Categorical data analysis

COURSE TUTOR: Dr Paul Clarke


It is essential to register because places are limited. The registration form and details of how to register are here.



DESCRIPTION: Measurements that involve the categorisation of individuals into groups are a feature of data collection in the social sciences.  It is thus important to understand how such data should be correctly analysed, and to appreciate how this differs from the analysis of continuous outcome variables. This course is based around a series of examples from social research (e.g., contingency tables for measuring and understanding social mobility) through which standard techniques for analysing categorical data will be introduced.

To begin, the analysis of simple two-way tables will be considered, including the interpretation of these tables and introducing the concept of the chi-square test to measure and test the association between categorical variables.  From this, the examples will be elaborated to include further categorical variables in higher-order tables.  The last part of the course will involve introducing non-categorical variables and analysing these using logistic, multinomial-logistic and ordinal models.

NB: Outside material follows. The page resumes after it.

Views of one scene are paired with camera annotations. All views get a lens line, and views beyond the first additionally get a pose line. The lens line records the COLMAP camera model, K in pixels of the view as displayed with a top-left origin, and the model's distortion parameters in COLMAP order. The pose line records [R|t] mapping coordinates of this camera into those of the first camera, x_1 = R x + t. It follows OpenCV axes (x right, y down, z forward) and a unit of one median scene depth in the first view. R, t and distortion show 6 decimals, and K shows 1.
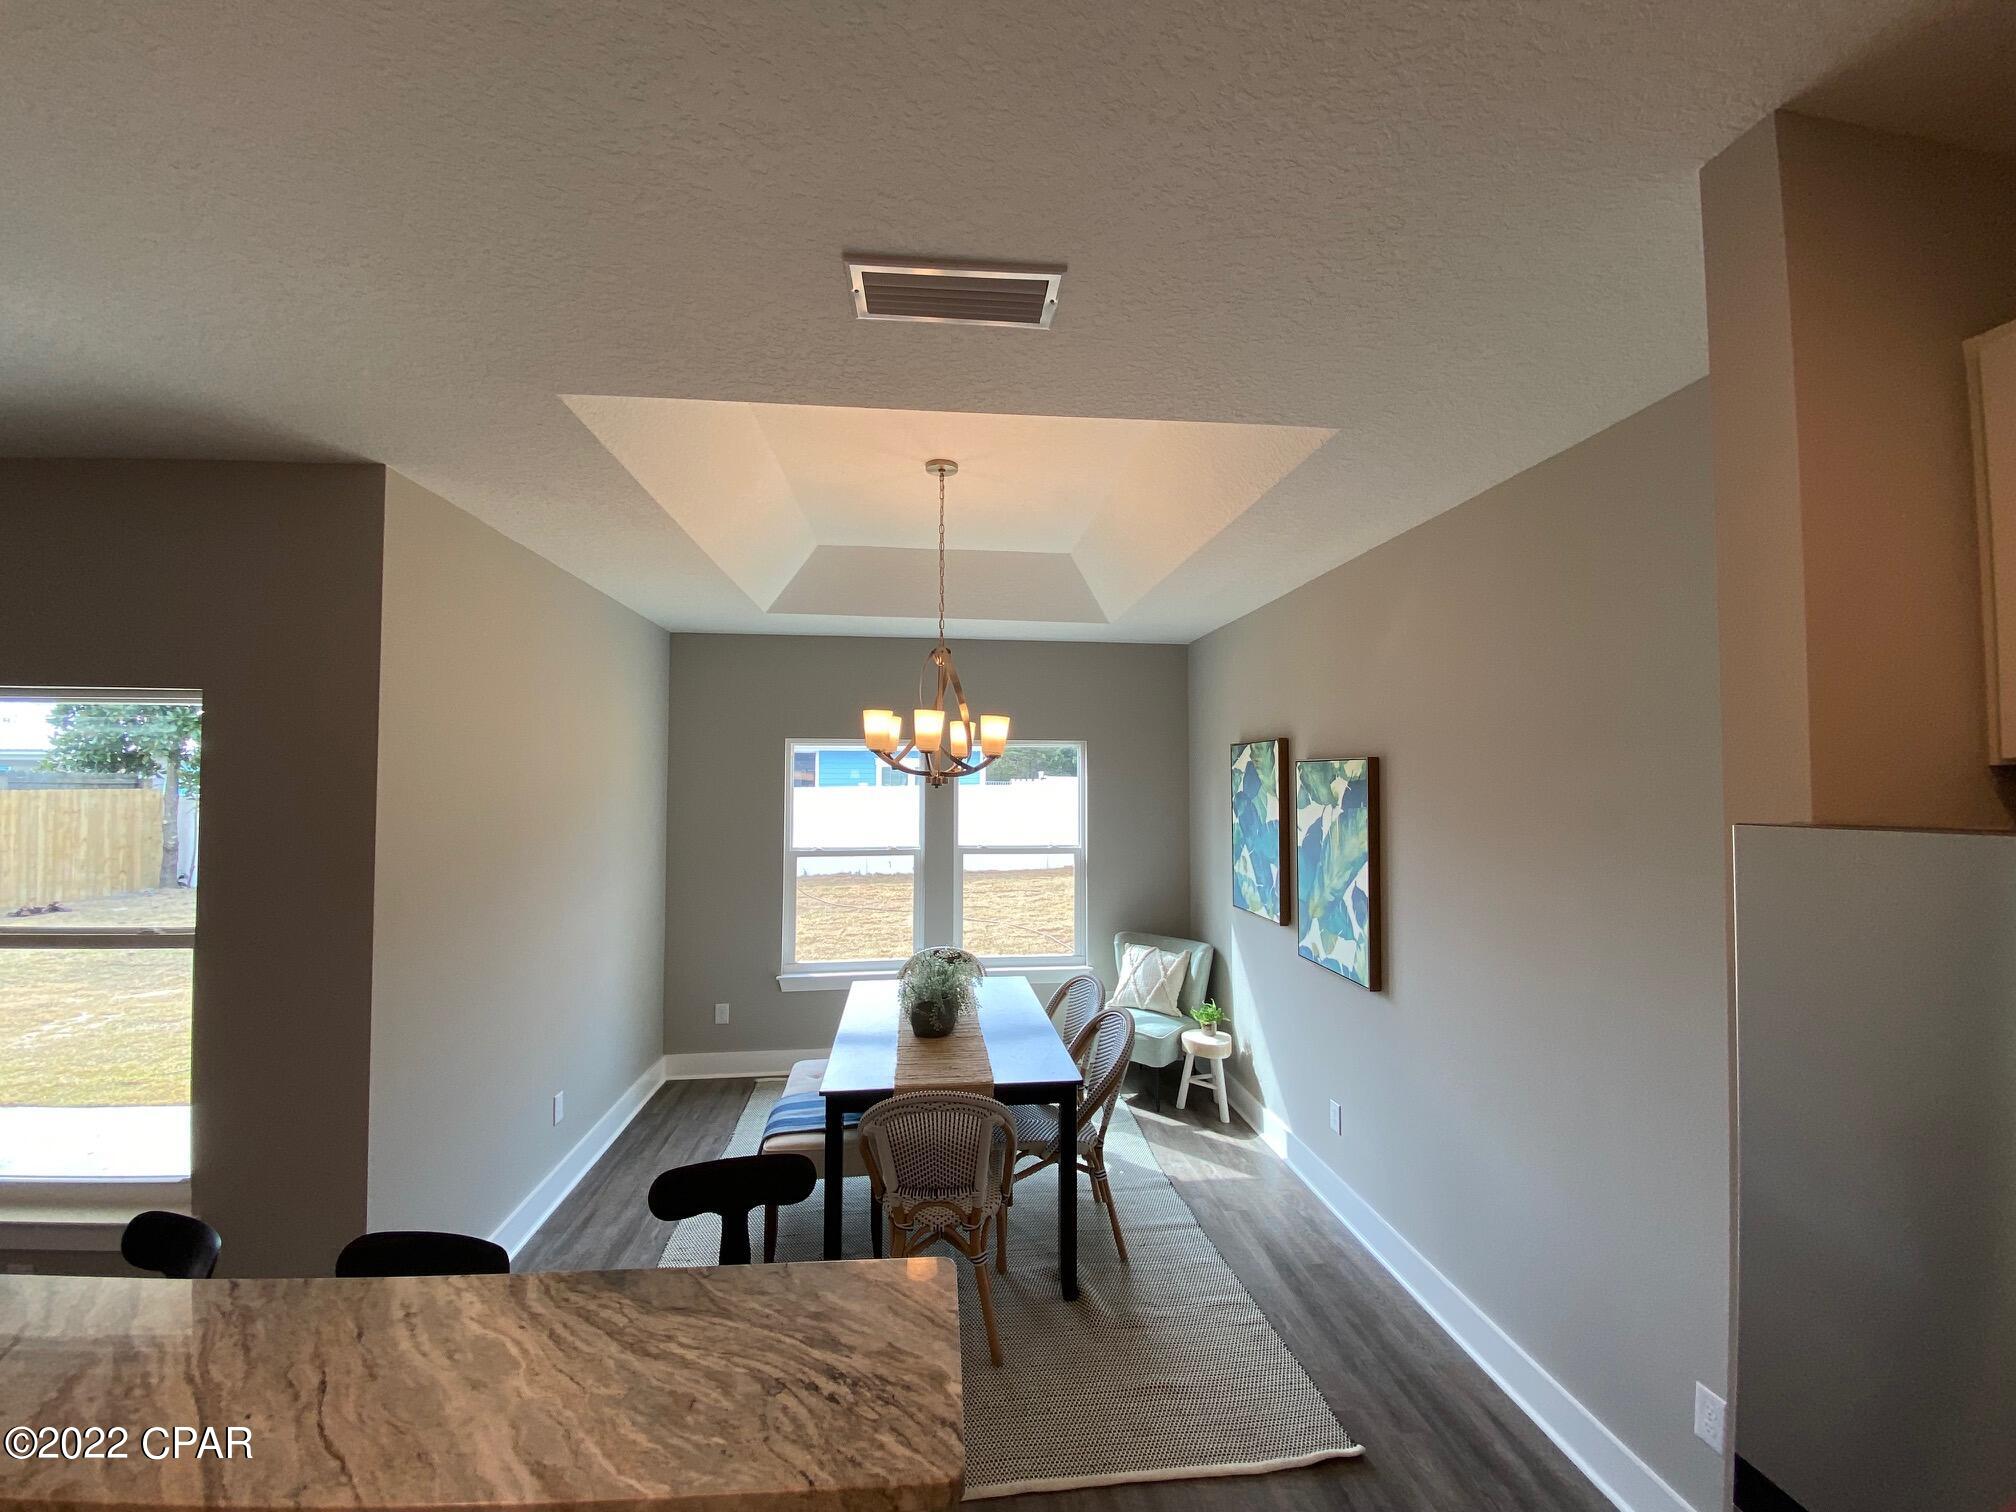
lens RADIAL K [[874.4, 0, 1008.0], [0, 874.4, 756.0], [0, 0, 1]] dist [-0.001015, -0.000066]
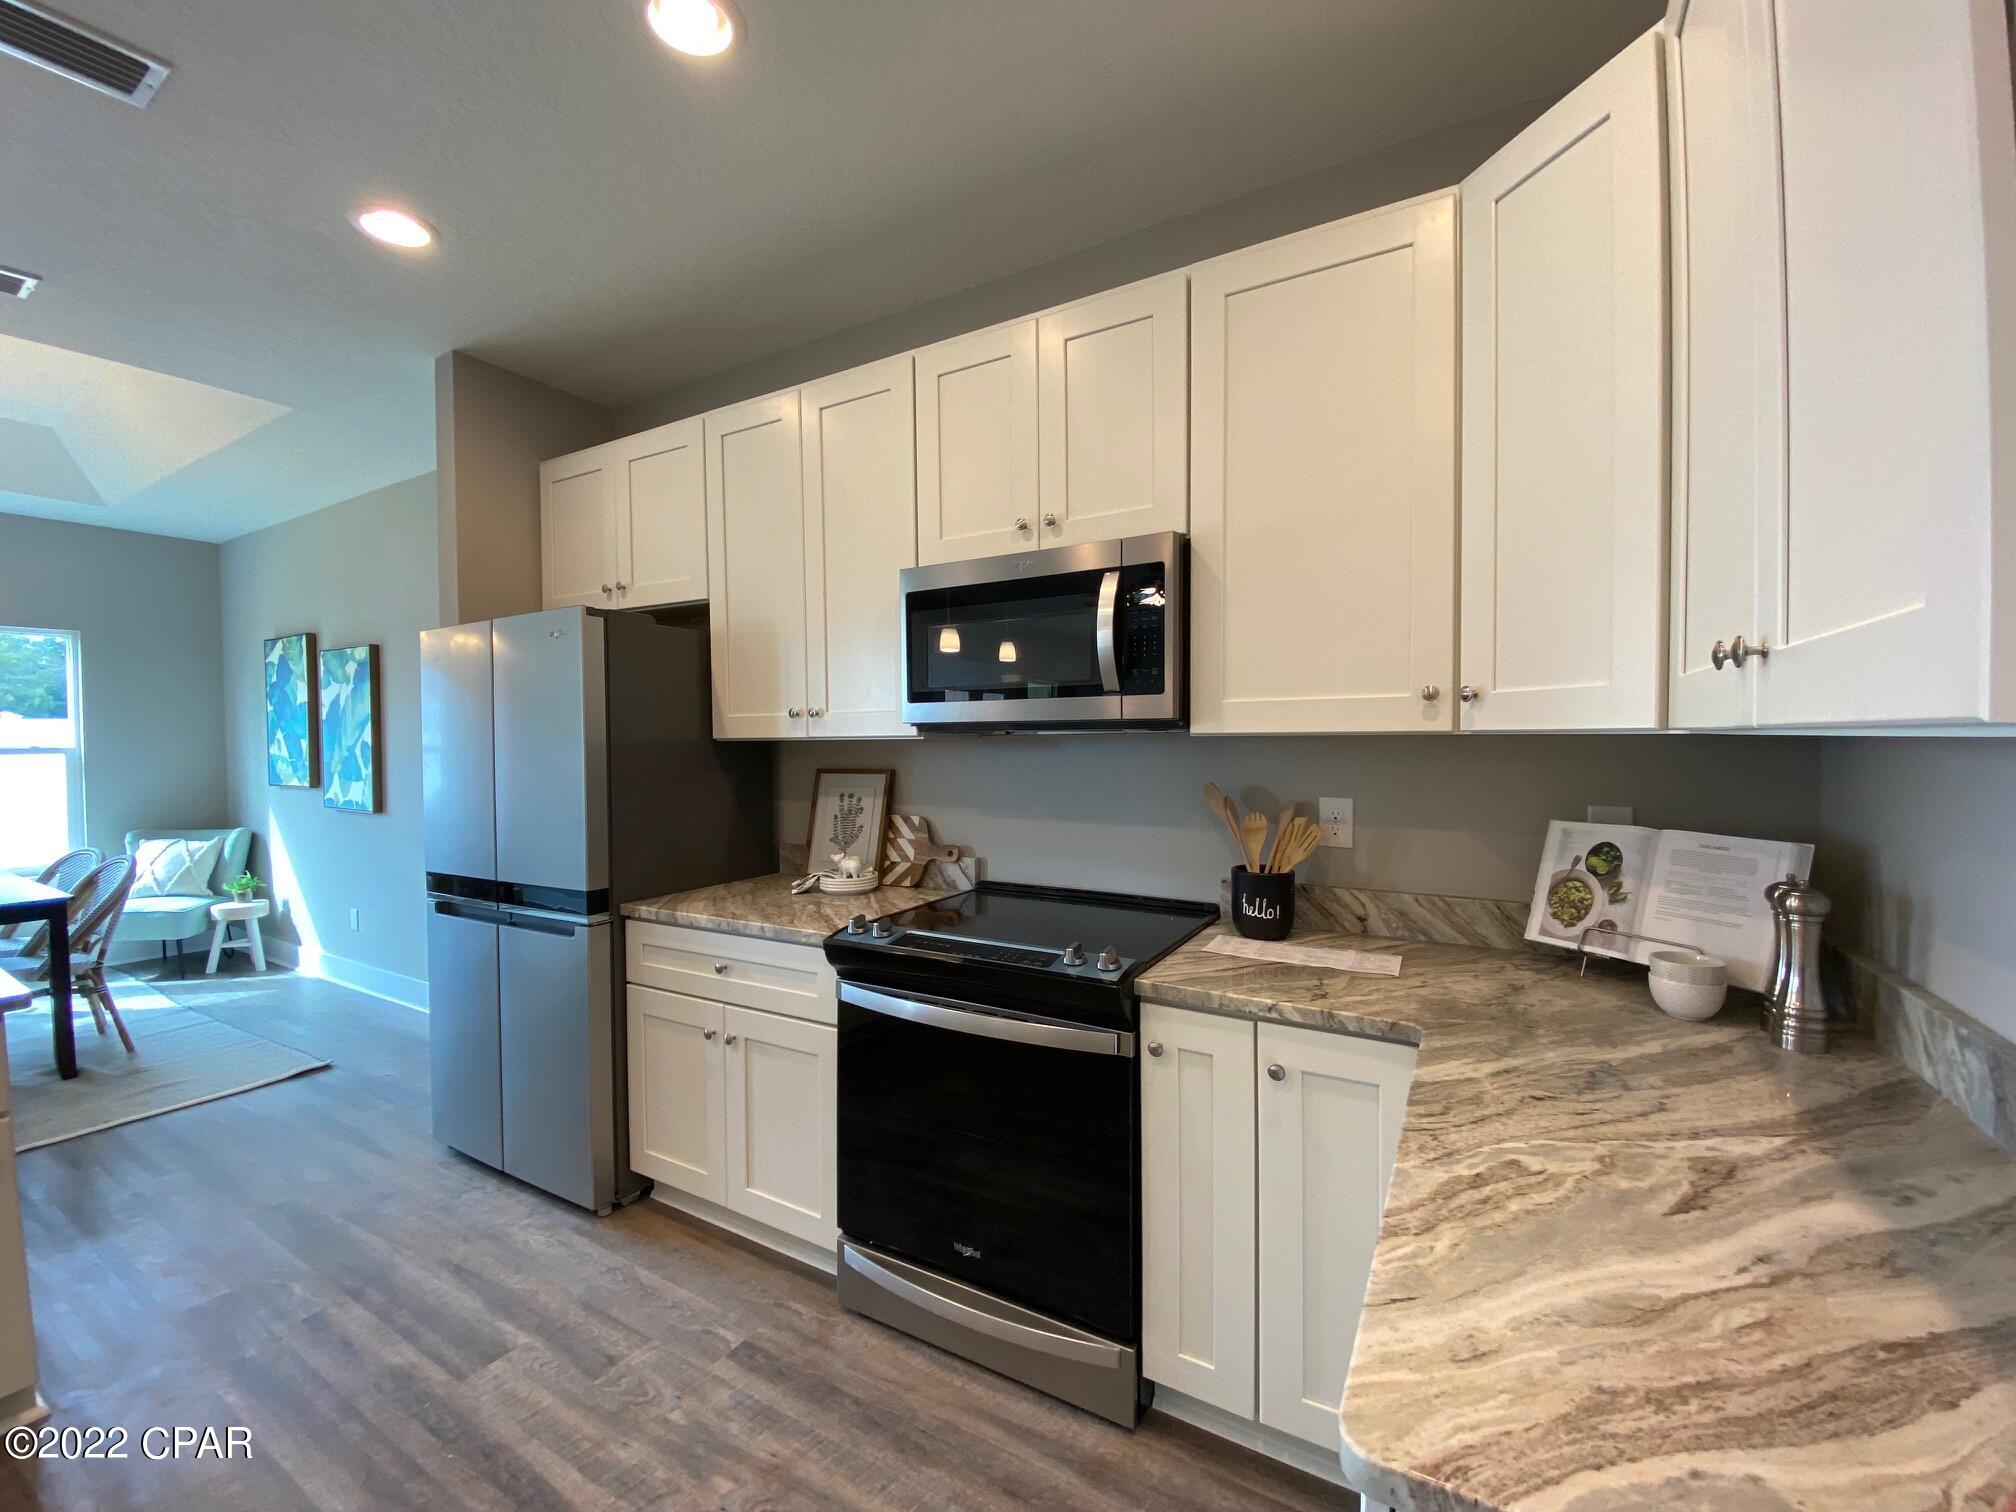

By the end of the course, you should know to interpret estimates and test the inter-dependence between categorical variables. Students should also understand the link between standard multiple regression and models for categorical data.

The course will involve a mix of lectures and practical sessions, which will be run using Stata.

Prerequisites: Participants need to be familiar with estimating and interpreting multiple regression models to the level of knowledge obtained by completing Module 3 of the online course (including the writing and interpretation of model equations, the use and interpretation of dummy variables and interaction terms, and model selection).